[Your goal]
Starting at the line that contains "Consider the image. As", restate each line word for word through the final line of the data, keeping both ends.

[The data]
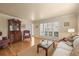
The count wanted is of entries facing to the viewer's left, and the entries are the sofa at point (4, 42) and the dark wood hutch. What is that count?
0

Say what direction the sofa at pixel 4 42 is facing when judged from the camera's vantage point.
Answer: facing the viewer and to the right of the viewer

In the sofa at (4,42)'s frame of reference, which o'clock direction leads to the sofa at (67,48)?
the sofa at (67,48) is roughly at 11 o'clock from the sofa at (4,42).

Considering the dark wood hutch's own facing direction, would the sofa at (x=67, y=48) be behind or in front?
in front

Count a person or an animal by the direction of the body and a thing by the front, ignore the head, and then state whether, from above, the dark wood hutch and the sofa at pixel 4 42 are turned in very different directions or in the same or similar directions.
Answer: same or similar directions
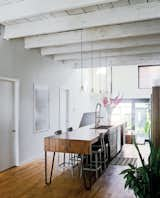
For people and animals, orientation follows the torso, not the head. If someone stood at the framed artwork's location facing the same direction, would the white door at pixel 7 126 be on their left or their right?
on their right

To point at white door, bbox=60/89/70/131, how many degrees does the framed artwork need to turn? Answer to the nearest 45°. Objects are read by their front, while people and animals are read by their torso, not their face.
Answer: approximately 90° to its left

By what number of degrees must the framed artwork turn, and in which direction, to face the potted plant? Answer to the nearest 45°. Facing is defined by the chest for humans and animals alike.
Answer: approximately 45° to its right

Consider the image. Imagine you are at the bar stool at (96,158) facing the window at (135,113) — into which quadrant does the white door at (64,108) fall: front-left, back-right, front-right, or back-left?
front-left

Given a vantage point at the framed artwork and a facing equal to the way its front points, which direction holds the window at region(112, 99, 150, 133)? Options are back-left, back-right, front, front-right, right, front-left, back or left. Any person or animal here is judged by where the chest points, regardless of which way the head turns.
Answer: left

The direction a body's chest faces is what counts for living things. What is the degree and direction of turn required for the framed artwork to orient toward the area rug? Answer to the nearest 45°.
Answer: approximately 45° to its left

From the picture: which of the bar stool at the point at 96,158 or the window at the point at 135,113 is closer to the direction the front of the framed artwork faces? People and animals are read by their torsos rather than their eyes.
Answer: the bar stool

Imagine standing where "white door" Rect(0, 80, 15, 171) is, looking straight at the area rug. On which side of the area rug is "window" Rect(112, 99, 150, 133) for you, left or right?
left

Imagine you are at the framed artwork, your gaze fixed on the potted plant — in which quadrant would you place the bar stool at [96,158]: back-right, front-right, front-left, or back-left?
front-left

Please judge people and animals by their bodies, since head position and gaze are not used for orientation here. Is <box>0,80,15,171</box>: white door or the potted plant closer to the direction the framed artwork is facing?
the potted plant

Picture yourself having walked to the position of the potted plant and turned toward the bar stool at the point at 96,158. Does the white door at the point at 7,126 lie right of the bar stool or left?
left

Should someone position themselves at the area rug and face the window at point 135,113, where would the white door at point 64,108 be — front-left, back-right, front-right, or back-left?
front-left
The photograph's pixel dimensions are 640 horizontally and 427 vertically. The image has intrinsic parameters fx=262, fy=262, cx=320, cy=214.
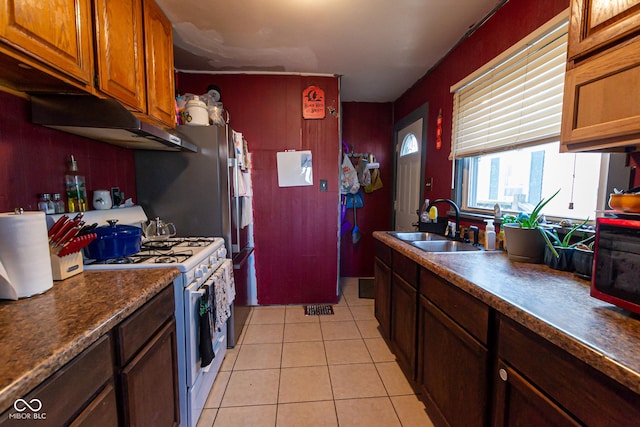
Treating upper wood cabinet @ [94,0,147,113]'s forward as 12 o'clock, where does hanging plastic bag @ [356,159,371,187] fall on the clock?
The hanging plastic bag is roughly at 10 o'clock from the upper wood cabinet.

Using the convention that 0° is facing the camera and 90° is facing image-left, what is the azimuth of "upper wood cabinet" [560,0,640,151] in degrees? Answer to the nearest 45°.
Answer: approximately 45°

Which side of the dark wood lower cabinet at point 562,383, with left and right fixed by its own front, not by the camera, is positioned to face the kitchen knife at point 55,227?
front

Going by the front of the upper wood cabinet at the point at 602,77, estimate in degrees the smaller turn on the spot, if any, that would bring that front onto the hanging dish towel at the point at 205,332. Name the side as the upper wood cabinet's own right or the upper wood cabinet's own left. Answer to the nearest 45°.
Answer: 0° — it already faces it

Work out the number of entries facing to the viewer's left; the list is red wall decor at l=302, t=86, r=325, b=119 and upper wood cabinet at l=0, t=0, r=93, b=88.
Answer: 0

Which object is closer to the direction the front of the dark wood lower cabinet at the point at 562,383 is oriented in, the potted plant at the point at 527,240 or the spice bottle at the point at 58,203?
the spice bottle

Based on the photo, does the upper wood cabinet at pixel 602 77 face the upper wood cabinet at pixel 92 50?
yes

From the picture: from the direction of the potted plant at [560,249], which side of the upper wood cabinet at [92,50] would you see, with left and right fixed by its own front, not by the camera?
front

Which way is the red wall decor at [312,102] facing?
toward the camera

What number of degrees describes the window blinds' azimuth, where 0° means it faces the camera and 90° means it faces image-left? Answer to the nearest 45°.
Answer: approximately 45°

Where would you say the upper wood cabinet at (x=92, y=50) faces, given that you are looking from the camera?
facing the viewer and to the right of the viewer

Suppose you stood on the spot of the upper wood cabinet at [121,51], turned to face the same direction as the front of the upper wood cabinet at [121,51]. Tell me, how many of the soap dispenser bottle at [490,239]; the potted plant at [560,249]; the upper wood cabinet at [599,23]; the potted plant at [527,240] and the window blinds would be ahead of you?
5

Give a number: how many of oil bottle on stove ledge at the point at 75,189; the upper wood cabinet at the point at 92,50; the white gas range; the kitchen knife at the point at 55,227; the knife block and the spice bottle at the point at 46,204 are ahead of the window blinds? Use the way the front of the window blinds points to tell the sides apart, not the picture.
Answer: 6

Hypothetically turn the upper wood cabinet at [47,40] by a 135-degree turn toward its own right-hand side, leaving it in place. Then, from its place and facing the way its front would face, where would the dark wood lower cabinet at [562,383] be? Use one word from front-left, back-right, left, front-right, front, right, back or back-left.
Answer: back-left

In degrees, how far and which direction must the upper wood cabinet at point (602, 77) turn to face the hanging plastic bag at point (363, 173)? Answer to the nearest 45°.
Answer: approximately 90° to its right

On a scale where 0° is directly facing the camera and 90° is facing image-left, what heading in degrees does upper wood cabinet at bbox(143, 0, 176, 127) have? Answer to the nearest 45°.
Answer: approximately 315°

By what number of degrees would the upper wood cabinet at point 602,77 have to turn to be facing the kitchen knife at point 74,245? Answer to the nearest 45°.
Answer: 0° — it already faces it

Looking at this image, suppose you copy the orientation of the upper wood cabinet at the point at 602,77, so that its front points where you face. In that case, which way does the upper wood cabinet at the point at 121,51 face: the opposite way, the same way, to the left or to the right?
the opposite way

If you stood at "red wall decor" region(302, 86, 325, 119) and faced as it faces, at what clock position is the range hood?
The range hood is roughly at 1 o'clock from the red wall decor.

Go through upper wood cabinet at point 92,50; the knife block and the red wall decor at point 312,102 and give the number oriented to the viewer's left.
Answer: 0

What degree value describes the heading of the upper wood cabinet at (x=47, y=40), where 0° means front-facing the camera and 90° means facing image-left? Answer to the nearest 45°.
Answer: approximately 315°
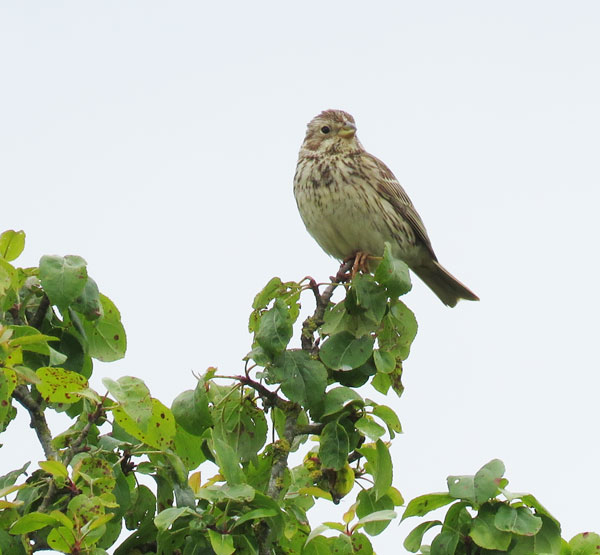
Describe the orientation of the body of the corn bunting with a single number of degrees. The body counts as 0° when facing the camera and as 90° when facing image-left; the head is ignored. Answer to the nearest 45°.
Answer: approximately 45°

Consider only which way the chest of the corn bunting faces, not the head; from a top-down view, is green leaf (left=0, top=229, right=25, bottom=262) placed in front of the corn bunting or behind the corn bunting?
in front
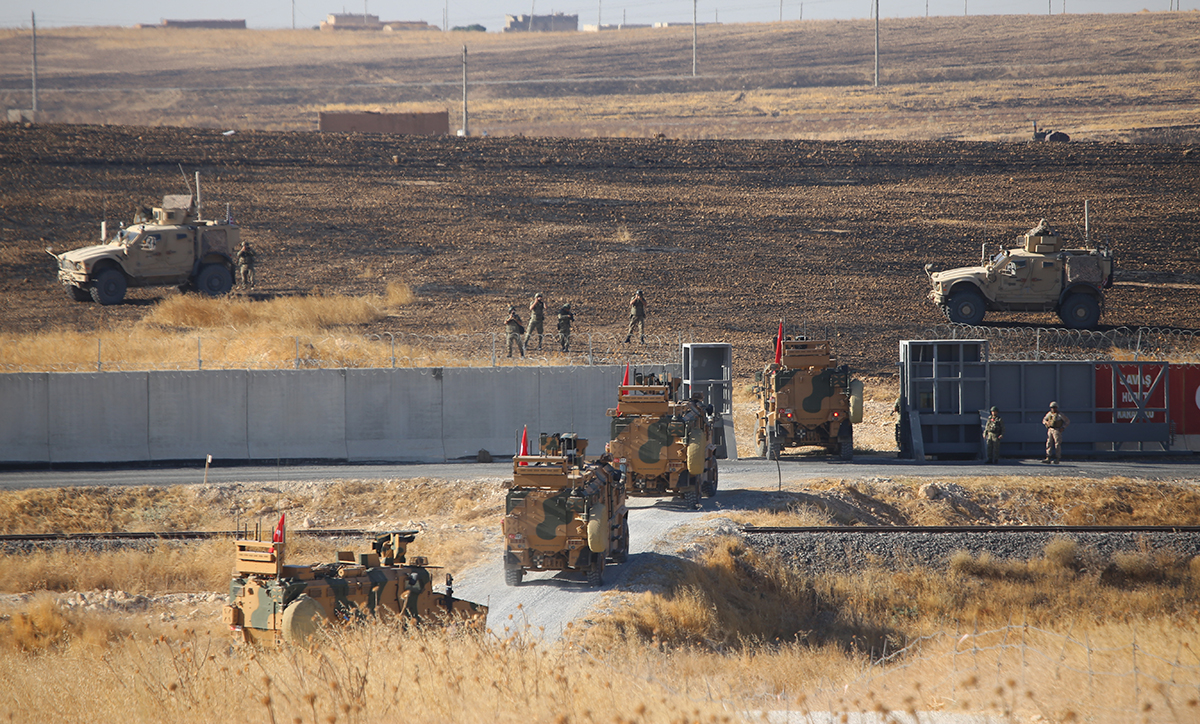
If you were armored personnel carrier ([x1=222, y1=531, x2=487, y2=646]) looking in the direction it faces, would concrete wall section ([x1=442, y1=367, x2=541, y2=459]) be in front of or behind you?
in front

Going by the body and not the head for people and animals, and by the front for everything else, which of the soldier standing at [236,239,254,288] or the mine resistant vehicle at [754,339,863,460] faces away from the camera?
the mine resistant vehicle

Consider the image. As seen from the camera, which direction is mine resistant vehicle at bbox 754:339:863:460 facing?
away from the camera

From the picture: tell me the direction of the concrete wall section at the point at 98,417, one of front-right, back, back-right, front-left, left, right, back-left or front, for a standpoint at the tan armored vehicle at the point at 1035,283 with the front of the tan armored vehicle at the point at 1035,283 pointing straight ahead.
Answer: front-left

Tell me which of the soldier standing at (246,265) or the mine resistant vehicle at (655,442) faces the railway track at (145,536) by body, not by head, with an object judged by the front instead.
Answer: the soldier standing

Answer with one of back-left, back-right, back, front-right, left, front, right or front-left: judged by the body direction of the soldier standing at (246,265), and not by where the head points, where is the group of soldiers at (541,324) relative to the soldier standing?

[Output]
Consider the image. As seen from the camera, which direction is mine resistant vehicle at bbox 754:339:863:460 facing?
away from the camera

From the picture: tell me the direction of the concrete wall section at the point at 98,417, one of front-right, back, back-right, front-left, left, right, back-left or front, for a standpoint at the tan armored vehicle at the point at 1035,283 with the front of the tan armored vehicle at the point at 1035,283 pointing straight ahead.
Answer: front-left

Tell me which of the soldier standing at (246,265) or the mine resistant vehicle at (655,442) faces the railway track at (145,536) by body, not by head, with an object judged by the front instead.
Answer: the soldier standing

Answer with one of back-left, back-right, back, front-right, left, front, right or front-left: judged by the body direction of the soldier standing at (246,265), and not by where the head points, where is the group of soldiers at (541,324) relative to the soldier standing?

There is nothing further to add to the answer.